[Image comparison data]
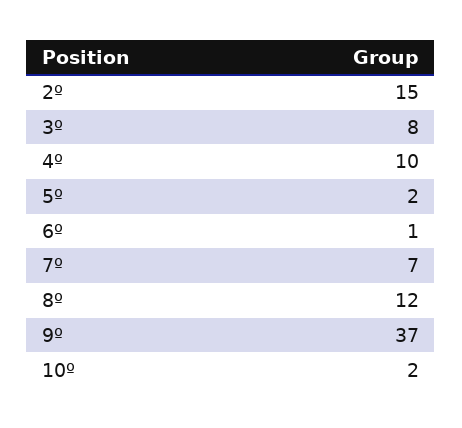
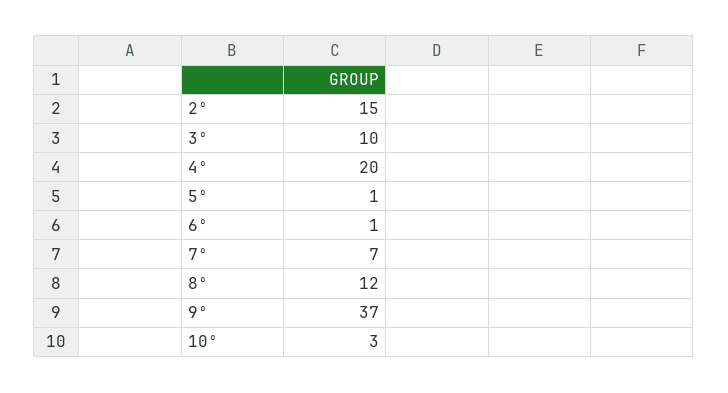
  {
    "2º": 15,
-   "3º": 8,
+   "3º": 10,
-   "4º": 10,
+   "4º": 20,
-   "5º": 2,
+   "5º": 1,
    "6º": 1,
    "7º": 7,
    "8º": 12,
    "9º": 37,
-   "10º": 2
+   "10º": 3
  }

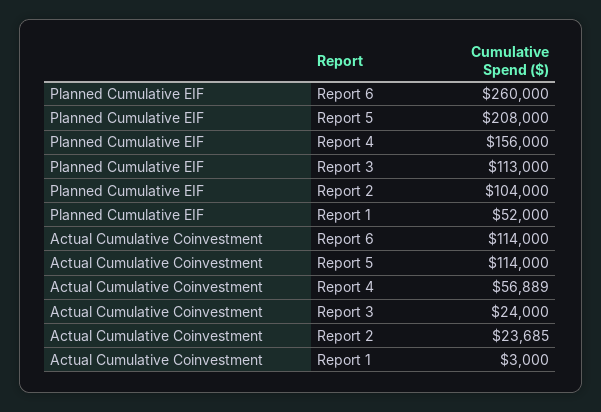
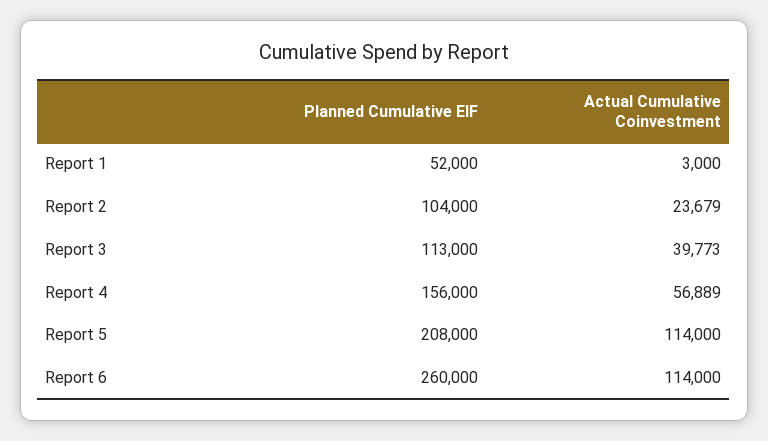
  {
    "Planned Cumulative EIF": {
      "Report 6": 260000,
      "Report 5": 208000,
      "Report 4": 156000,
      "Report 3": 113000,
      "Report 2": 104000,
      "Report 1": 52000
    },
    "Actual Cumulative Coinvestment": {
      "Report 6": 114000,
      "Report 5": 114000,
      "Report 4": 56889,
-     "Report 3": 24000,
+     "Report 3": 39773,
-     "Report 2": 23685,
+     "Report 2": 23679,
      "Report 1": 3000
    }
  }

| Instructions to follow |
Print all records verbatim, excluding pictures.

| Task solution |
  {
    "2º": 15,
-   "3º": 8,
+   "3º": 10,
-   "4º": 10,
+   "4º": 20,
-   "5º": 2,
+   "5º": 1,
    "6º": 1,
    "7º": 7,
    "8º": 12,
    "9º": 37,
-   "10º": 2
+   "10º": 3
  }

  {
    "Planned Cumulative EIF": {
      "Report 6": 260000,
      "Report 5": 208000,
      "Report 4": 156000,
      "Report 3": 113000,
      "Report 2": 104000,
      "Report 1": 52000
    },
    "Actual Cumulative Coinvestment": {
      "Report 6": 114000,
      "Report 5": 114000,
      "Report 4": 56889,
-     "Report 3": 24000,
+     "Report 3": 39773,
-     "Report 2": 23685,
+     "Report 2": 23679,
      "Report 1": 3000
    }
  }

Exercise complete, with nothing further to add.